Sabato scorso, dopo le violente mareggiate degli ultimi giorni, è crollato l’antico arco borbonico sul lungomare di Napoli, il cosiddetto “Chiavicone”.
Cronaca di una morte annunciata? No, non è il titolo del noto romanzo di Gabriel Garcìa Marquez, piuttosto, l’epilogo di  quanto, presumibilmente, sarebbe accaduto. Dal 2018, infatti, numerose le segnalazioni sull’imminente pericolo e solo dal 2019 la questione viene affrontata in un rimpallo di responsabilità. Comune, Soprintendenza, Autorità di Sistema Portuale del Mar Tirreno Centrale: lunghe riunioni per decidere il da farsi e solo lo scorso giugno un’ipotesi di restauro da parte dell’AdSP, di cui si dovranno ancora appurare le responsabilità.
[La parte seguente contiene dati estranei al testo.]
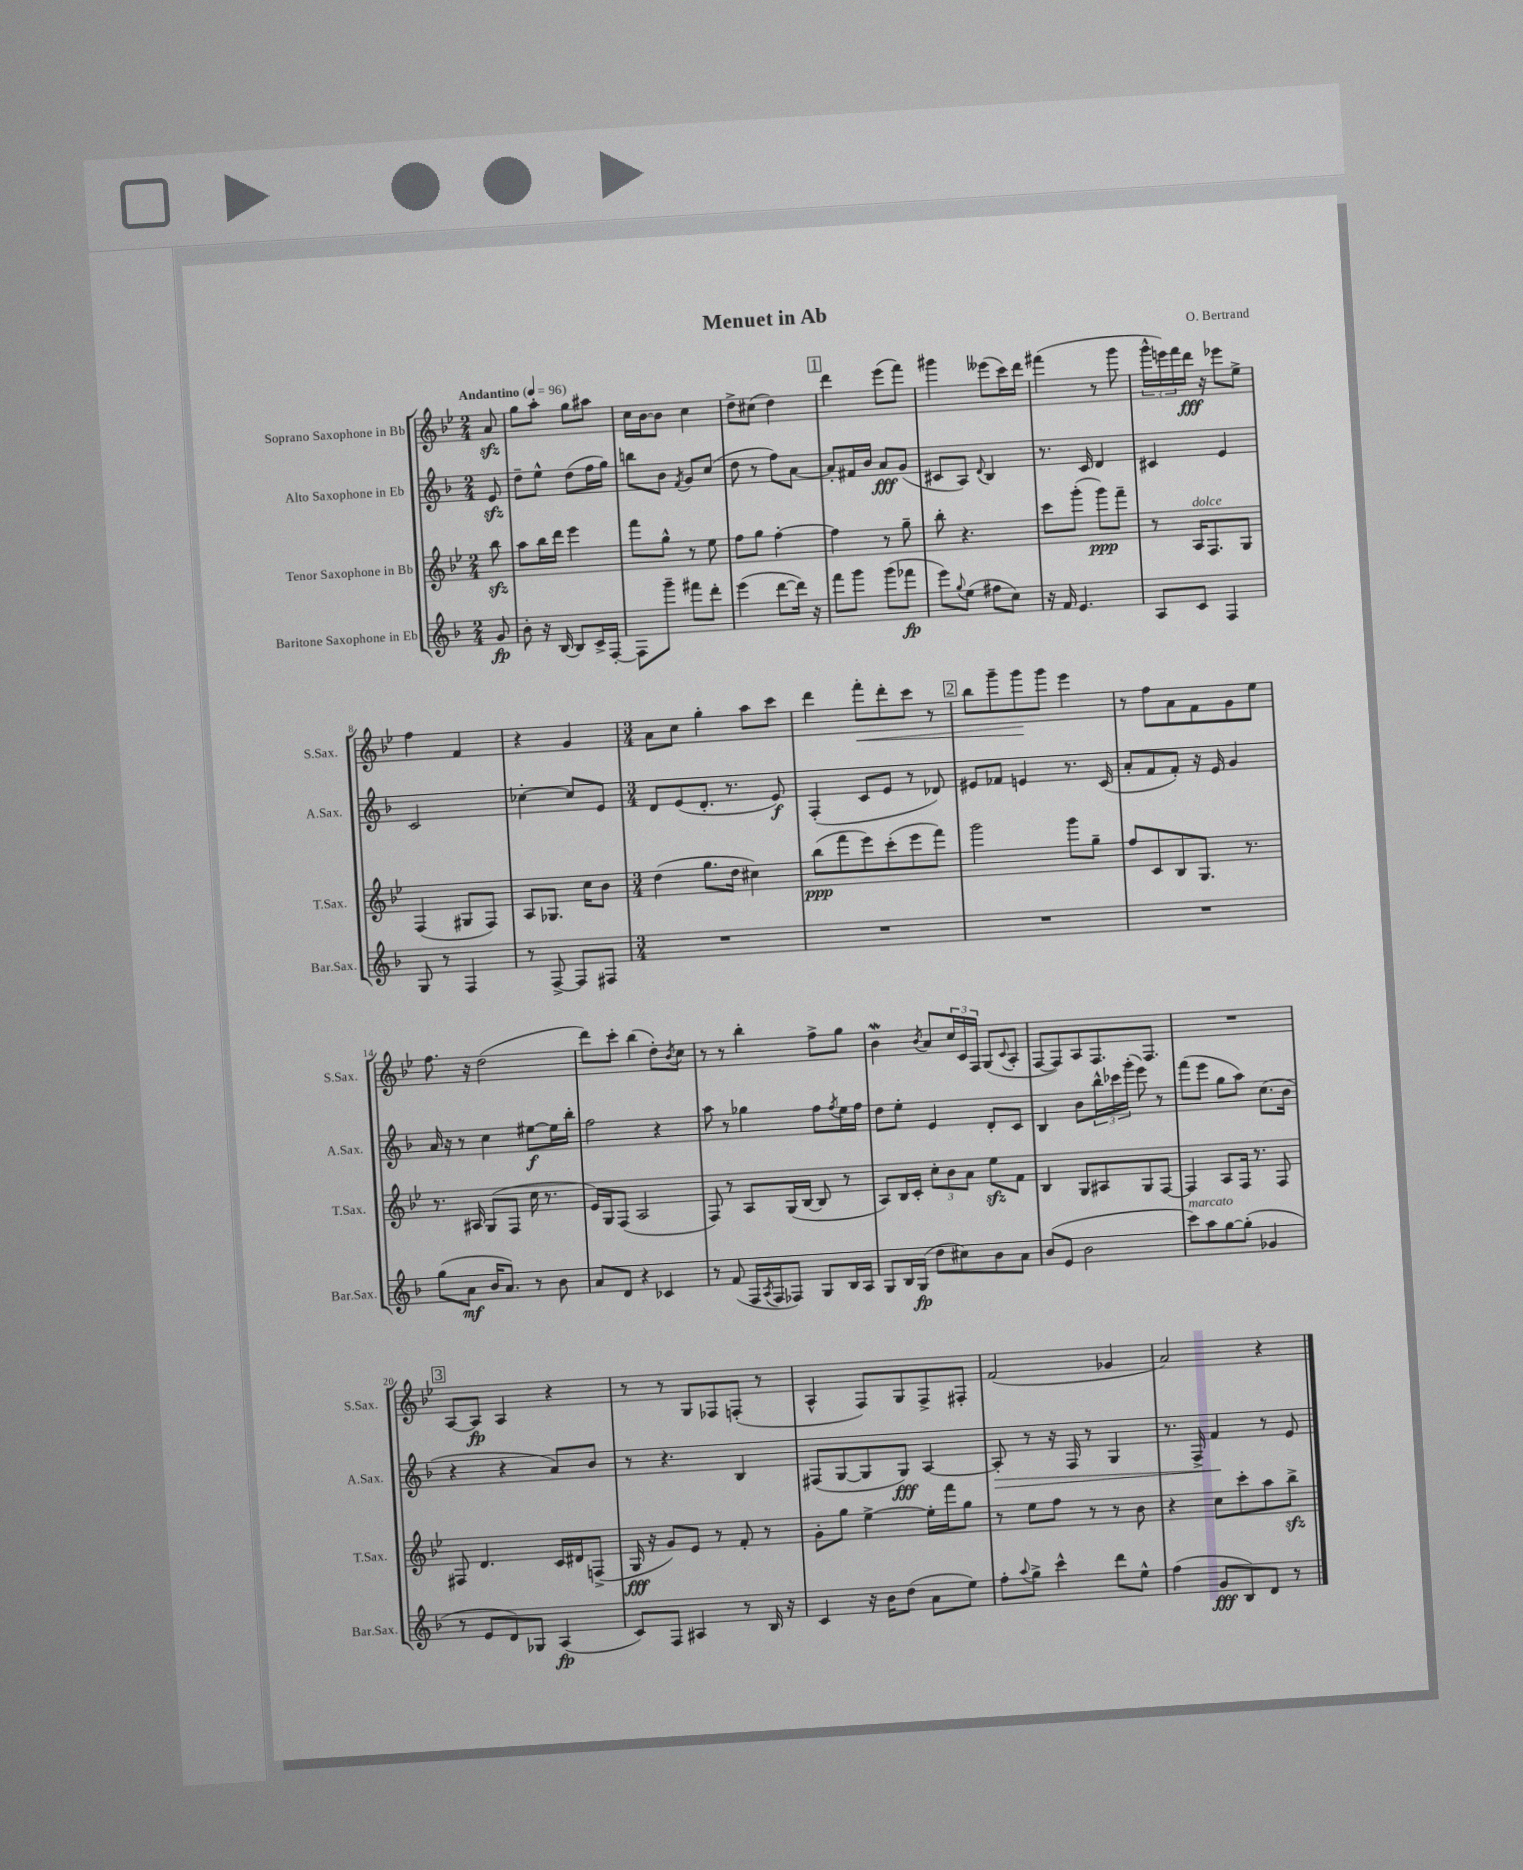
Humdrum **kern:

**kern	**kern	**kern	**kern
*staff4	*staff3	*staff2	*staff1
*clefG2	*clefG2	*clefG2	*clefG2
*k[b-]	*k[b-e-]	*k[b-]	*k[b-e-]
*M2/4	*M2/4	*M2/4	*M2/4
*MM96	*MM96	*MM96	*MM96
8g	8bb-	8e	8a
=	=	=	=
8b-'	8aa	8dd~	8gg
16r	16bb-	8ee^^	8aa'
[16B-	16ddd	.	.
8B-]	4eee-	(8dd	8gg
16c^	.	16ff	8aa#
[16F'	.	16gg)	.
=	=	=	=
8F]	8fff	8bb	16cc
.	.	.	[16b-
8ggg~	8gg^^	8b-	8b-]
.	.	8qf	.
8fff#	8r	8g	4cc
8ddd'	8ee-	(8cc	.
=	=	=	=
(4eee	8ff	8dd	8dd^
.	8gg	8r	(8cc#
[8ddd	[4ff'	8ff)	4dd)
16ddd])	.	[8a	.
16r	.	.	.
=	=	=	=
8fff	4ff]	8a']	4ddd
8ggg	.	16f#	.
.	.	16b-	.
(8ggg	8r	8a	(8eee-
8fff-	8gg~	(8g	8fff)
=	=	=	=
8eee)	8bb-'	8c#	4ggg#
8qqgg	.	.	.
(8ee	4.r	8A)	.
.	.	8qqd	.
8ff#	.	4B-	(8eee--
8cc)	.	.	16ccc)
.	.	.	16ddd
=	=	=	=
16r	8ccc	8.r	(4fff#
16f	.	.	.
4.e	(8ggg'	.	.
.	.	16c	.
.	8ggg)	4d	8r
.	8fff~	.	8ggg
=	=	=	=
8A	8r	4c#	24ggg^^
.	.	.	24eee)
.	.	.	24fff
8c	16A	.	16ddd
.	8.F	.	16r
4F	.	4e	8eee-
.	8G	.	8ee-^
=	=	=	=
8G	(4F	2c	4ff
8r	.	.	.
4F	8G#	.	4f
.	8F)	.	.
=	=	=	=
8r	8A	[4cc-'	4r
[8F^	8.G-	.	.
8F]	.	8cc-]	4g
.	16cc	.	.
8F#	8b-	8e	.
=	=	=	=
*M3/4	*M3/4	*M3/4	*M3/4
2.r	(4dd	8d	8a
.	.	(8e	8cc
.	8.gg	8.d'	4gg'
.	16dd	8.r	.
.	4cc#)	.	8aa
.	.	8e)	8ccc
=	=	=	=
2.r	(8bb-	(4F'	4ddd
.	8fff	.	.
.	8eee-)	8c	8fff'
.	(8ccc'	8e	8ddd'
.	8eee-	8r	8ccc
.	8fff)	8d-)	8r
=	=	=	=
2.r	2ggg	8e#	8bb-
.	.	8f-	8ggg~
.	.	4e	8ggg
.	.	.	8ggg
.	8ggg	8.r	4eee-
.	8gg~	.	.
.	.	(16c	.
=	=	=	=
2.r	8ff	8a'	8r
.	8c	8f	8ff
.	8B-	8f')	8a
.	8.G	16r	8f
.	.	16e	.
.	.	4g	8g
.	8.r	.	.
.	.	.	8ee-
=	=	=	=
(8gg	8.r	16a	8.ff
.	.	16r	.
8a	.	8r	.
.	16A#	.	16r
16b-	(8G	4cc	(2dd
8.a)	.	.	.
.	8F	.	.
8r	16cc	[8ee#	.
.	8.r	.	.
8b-	.	16ee#]	.
.	.	16bb-'	.
=	=	=	=
8a	16e-)	2ff	8ddd)
.	16G	.	.
8d	(8F	.	8ccc'
4r	2A	.	(4bb-
4c-	.	4r	8dd')
.	.	.	8qb-
.	.	.	8cc
=	=	=	=
8r	8F)	8aa	8r
(8f	8r	8r	8r
16F	8A	4gg-	4bb-'
8qA	.	.	.
16F	.	.	.
8F-)	(16G	.	.
.	[16B-	.	.
8G	8B-]	8ff	8ff^
.	.	8qff	.
16B-	8r	16ee	8gg
16A	.	16ff	.
=	=	=	=
8G	8A)	8dd	4b-
16B-	16B-	8ee'	.
(16G	16c'	.	.
.	.	.	8qb-
8dd	12cc'	4e	8a
.	12b-	.	.
8cc#)	.	.	24cc
.	12a	.	24c
.	.	.	24F
8b-	8ee-	8d'	(8G
.	.	.	8qqc
8a	8f	8c	8A'
=	=	=	=
(8b-	4B-	4B-	[8F
8e	.	.	8F])
2b-	8G	8b-	8A
.	8A#	24bb-^^	8.F
.	.	24ccc-	.
.	.	(24ggg'	.
.	8G	8eee)	.
.	.	.	8.F
.	[8F	8r	.
=	=	=	=
8ccc)	4F]	(8fff	2.r
8aa	.	8eee	.
[8gg	8A	8gg	.
(8gg']	16F	8aa)	.
.	8.r	.	.
4g-	.	(8.cc	.
.	8F	.	.
.	.	16b-	.
=	=	=	=
8r	8F#	4r	[8A
8e	4.d	.	8A]
8d)	.	4r	4A
8G-	.	.	.
(4A	16c	8a)	4r
.	16d#	.	.
.	(8F^	8b-	.
=	=	=	=
8c)	16G	8r	8r
.	16r	.	.
8F	8g)	4.r	8r
4A#	8e-	.	8G
.	8r	.	8F-
8r	8f'	4B-	(8F'
16B-	8r	.	8r
16r	.	.	.
=	=	=	=
4c	8g'	(8F#	4A^^
.	8gg	[8G	.
16r	[4ee-^	8G]	8F)
16b-	.	.	.
(8dd	.	8G)	8G
8a	16ee-']	[4A	8F^
.	16fff	.	.
8ee)	8gg	.	8F#'
=	=	=	=
8ff'	8r	8A']	(2f
8qqaa	.	.	.
8gg^	8ee-	8r	.
4ccc^^	8ff	16r	.
.	.	16F	.
.	8r	8r	.
8ddd	8r	4G	4g-
8ee^^	8b-	.	.
=	=	=	=
(4ff	4r	8.r	2a)
.	.	16F^	.
8g	8cc	4f	.
8B-)	8ccc'	.	.
8d	8aa	8r	4r
8r	8bb-^	8e	.
==	==	==	==
*-	*-	*-	*-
Ma, ovviamente, siamo in Italia e le lungaggini burocratiche, accompagnate da una disarmante superficialità, la fanno da padrone. Che dire, nell’inutilità di piangere su quanto ormai accaduto, c’è una riflessione che andrebbe fatta: le povere pietre agonizzanti, rimaste lì come in un puzzle da ricostruire, gridano vendetta e sono ancora in attesa di essere messe in sicurezza per la ricostruzione (che chissà quando avverrà)!

Ma come sostenuto in un’intervista dal Presidente dell’AdSP, Pietro Spirito: “quei pezzi… non andranno via da soli, ci sarà tempo e modo per provvedere al recupero del materiale con le modalità più opportune”. Tempo e modalità, ecco i nostri nemici. Il tempo ci ha dato torto, perché troppo tempo è stato fatto trascorrere dai primi segnali di allarme ed ancora oggi si prende tempo per rimuovere i massi restanti del defunto arco; e le modalità sino ad oggi utilizzate per la risoluzione del problema appaiono discutibili. Gli eventi metereologici che da settimane, se non ormai da anni, stanno flagellando la nostra città, il nostro Paese se non l’intero pianeta, devono farci riflettere sulla necessità di affrontare tali situazioni non soltanto tempestivamente, quanto piuttosto mettendo in campo competenze specialistiche. Occorrono veri e propri esperti meteomarini e strutturisti in grado se non di prevedere (certo la meteorologia è un settore assai arduo e non di Cassandra derivazione) quanto meno di ipotizzare eventi tanto catastrofici e le loro possibili conseguenze. E non può che constatarsi, tristemente, che in questi ultimi anni abbiamo assistito a tante collaborazioni tra le istituzioni citate prima e le Università, che a quanto pare non hanno portato i loro frutti. Questo il vero problema. Se le questioni venissero affrontate sfruttando sinergicamente le competenze e gli studi, anziché sprecare tali energie per accusarsi a vicenda, si potrebbe non soltanto salvare il nostro patrimonio storico – artistico, ma, impresa ardua, anche quello umano!!